Qué debes hacer:
A – Según el texto sobre San Francisco de Asís, ¿por qué hoy se habla del estreno escénico de esta obra en España? Responde en una a tres oraciones.
B – Imprime el fragmento del texto sobre San Francisco de Asís que va de "Audición: Saint François" a "(Muziekcentrum Vredenburg, Utrecht)", ambos incluidos.
C – Escribe la continuación del texto sobre San Francisco de Asís a partir de su última oración.

Texto original:
Audición: Saint François d'Assise (Tableau 3). M. Orán. P. Rouillon. J. Gilmore. Radio Synfonie Orkest. K. Nagano. Grabación: KRO (Muziekcentrum Vredenburg, Utrecht)
Siendo honrados con el mentor de las funciones que el Teatro Real ha llevado a cabo el presente mes de julio de San Francisco de Asís (Saint François d'Assise) -1975/83- de Olivier Messiaen (1908-1992), de no ser por Gerard Mortier, director del coliseo, hoy no se estaría hablando del estreno escénico de este título en España. Era de preveer que el belga volviera a estampar su firma de bienvenida con una producción de su ópera fetiche y, sin lugar a dudas, una de las obras más importantes que el género nos legó en el siglo XX. San Francisco ya no es por fortuna una ópera desconocida para el público de este país y el revuelo y polémica que su programación, y todo lo que ha rodeado a su presentación, ha generado corre pareja con el éxito suscitado entre un amplio sector del público.

Material proporcionado:
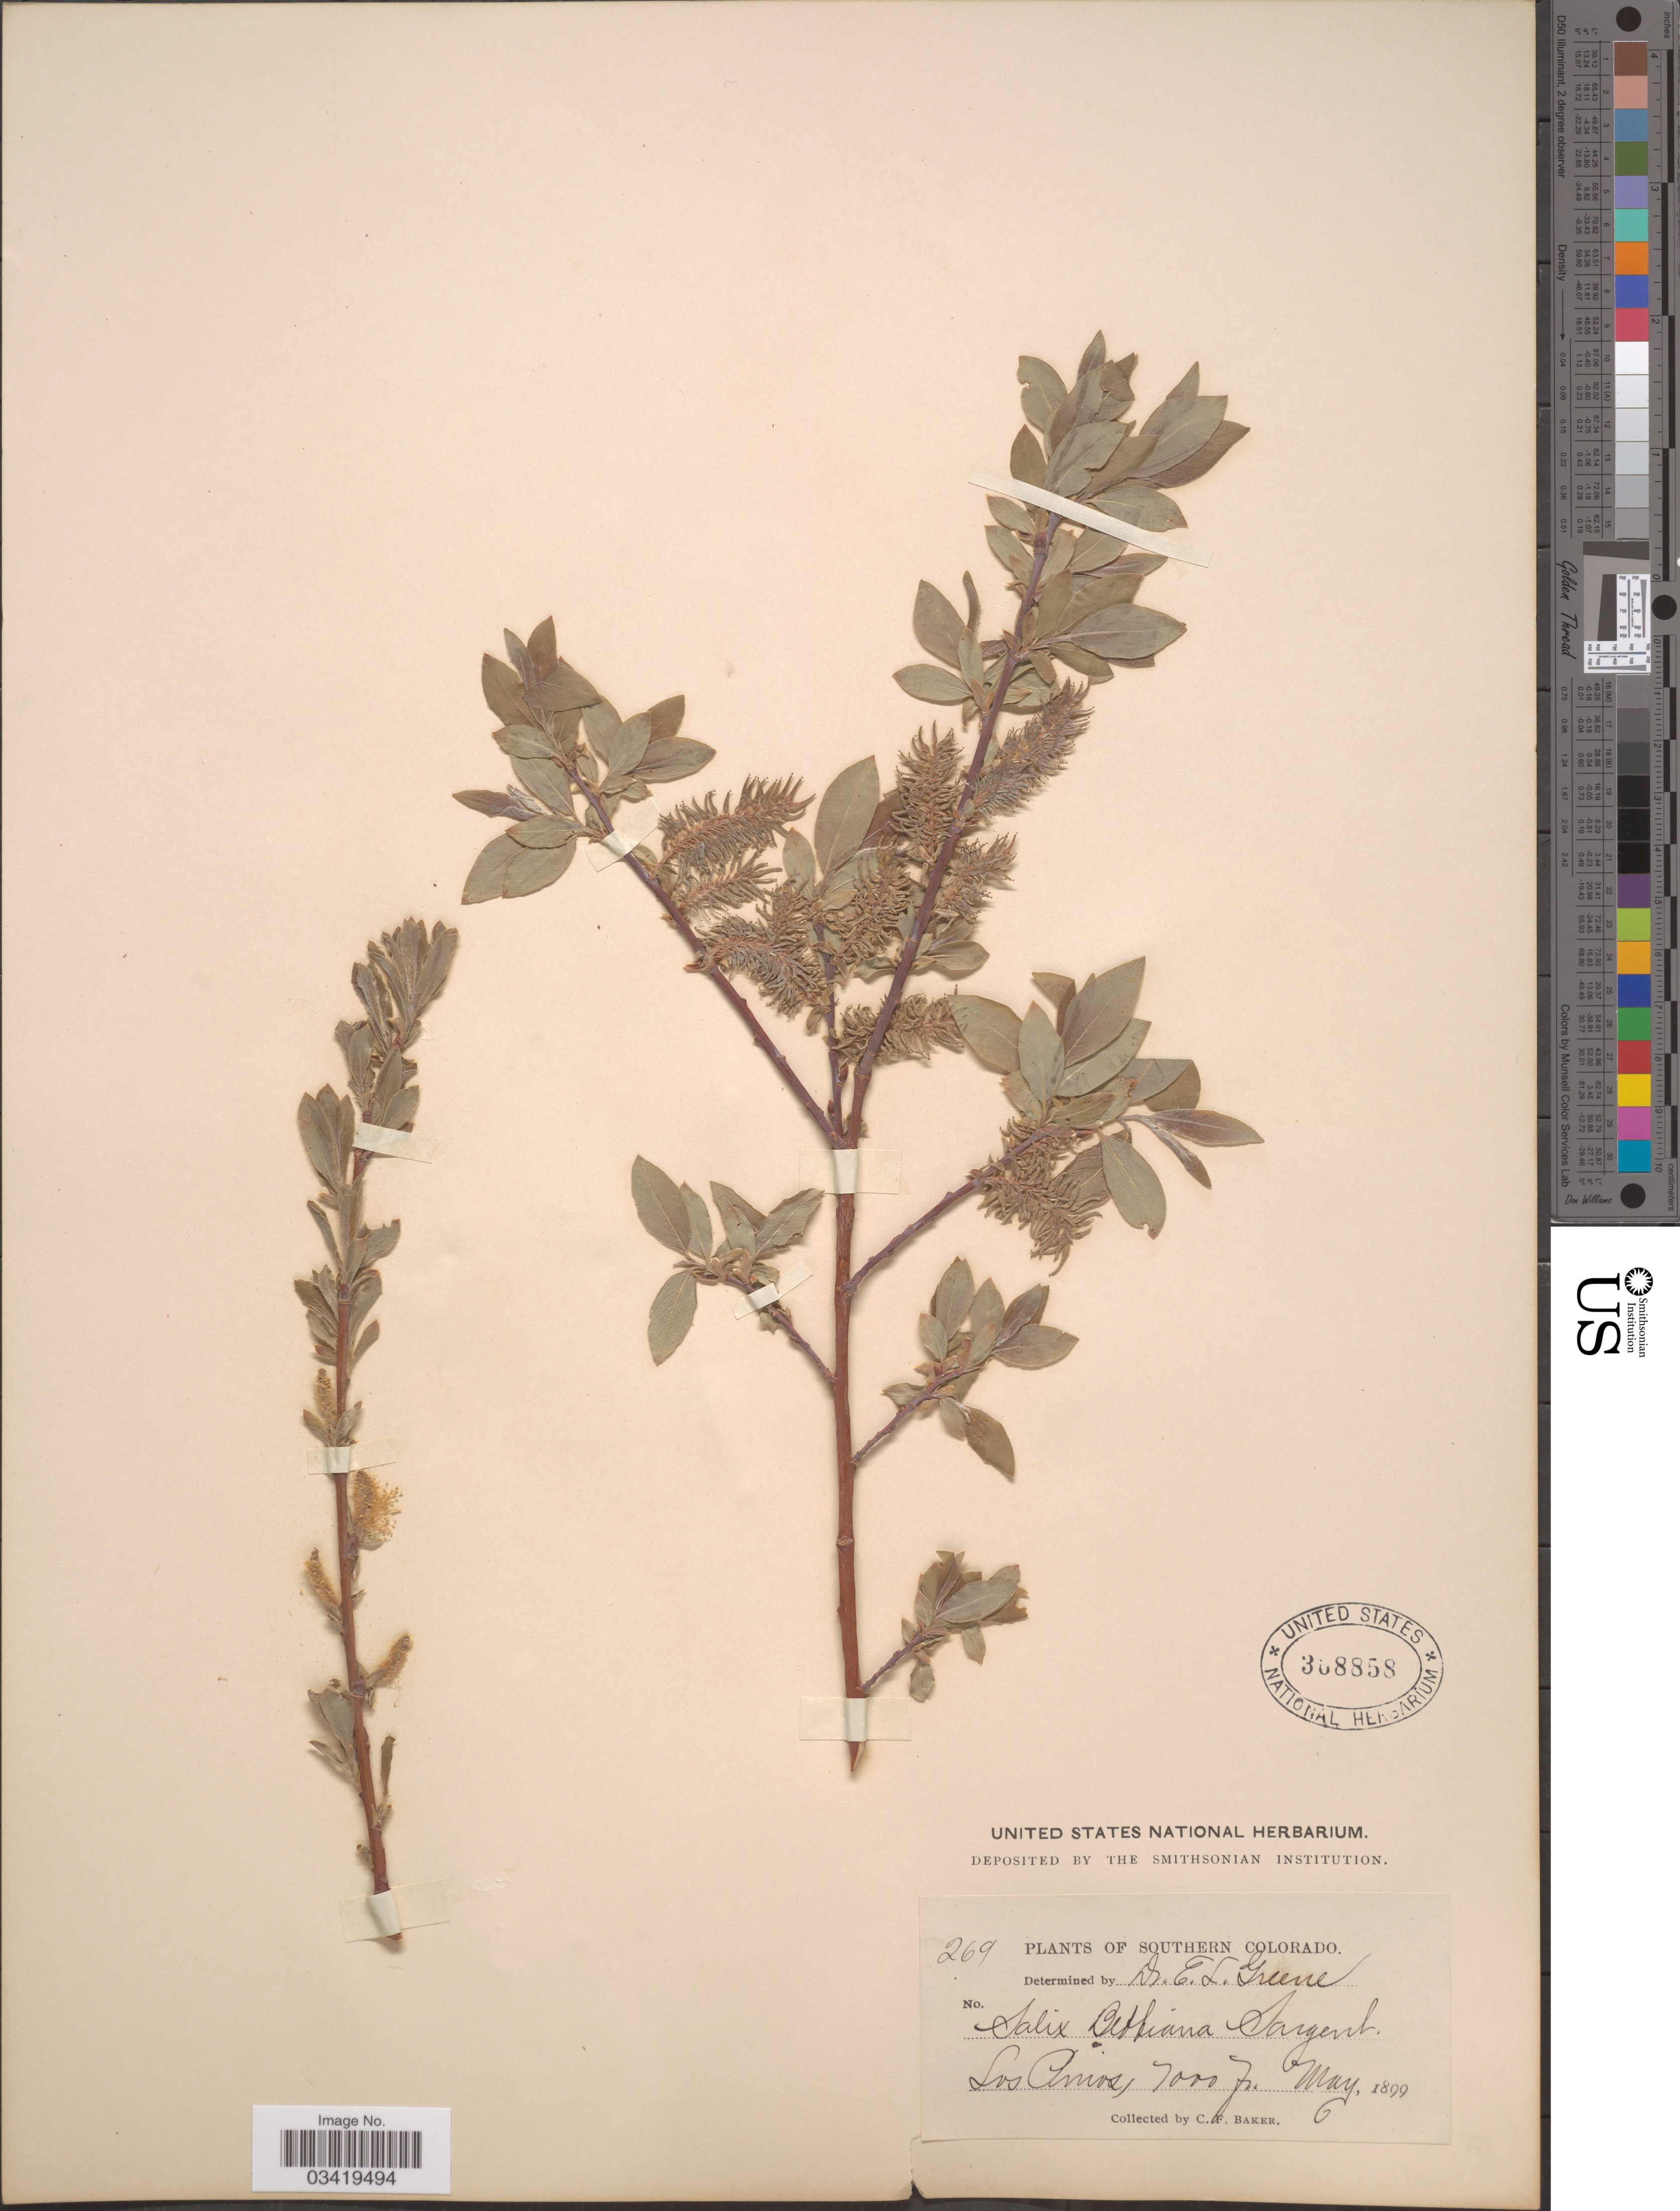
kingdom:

Resultados esperados:
A – Se debe a Gerard Mortier, director del Teatro Real. El texto afirma que, de no ser por él, hoy no se estaría hablando del estreno escénico de este título en España.

B –
Audición: Saint François d'Assise (Tableau 3). M. Orán. P. Rouillon. J. Gilmore. Radio Synfonie Orkest. K. Nagano. Grabación: KRO (Muziekcentrum Vredenburg, Utrecht)

C –
Pese a que quien esto suscribe no ve demasiados motivos de alborozo en la temporada 2011/2012 que Mortier ha presentado, lo cierto es que el intendente es una de las personalidades más brillantes del universo operístico, algo que en Madrid demostrará con creces en el programa que ya está pergueñando para 2012/2013. Firme defensor y propiciador de la ópera contemporánea, sabedor de que (casi) ningún título notable se ha perdido en el pasado, crítico con el belcantismo y otros excesos retóricos, ahuyentador de directores de escena conservadores y antiteatrales, azote de las vagas estrellas líricas que pretenden imponer sus conciertos (bolos) para vender discos y paladín de la escena contemporánea. La ópera es también teatro y este ha de ser tan importante (o más) que el nivel de las voces que, por norma general, siempre suele puntuar alto en sus temporadas. En fin, estamos convencidos de que Madrid saldrá sin lugar a dudas beneficiada de la estadía de Mortier al frente del Real. Tiempos oscuros vendrán en el futuro en el que otros intentarán erigir la carcoma en santo y seña de la gestión. San Francisco ha pasado por el Real, o por el Madrid Arena, que tanto da. El ruido y los dimes y diretes que suscitó el traslado del montaje a otro escenario forma parte de la campaña de estiércol de sus detractores. Hablar de “expedición” o “molestias” por enviar al aficionado a un recinto ubicado a dos paradas de metro de la céntrica Plaza de España de la capital es de traca.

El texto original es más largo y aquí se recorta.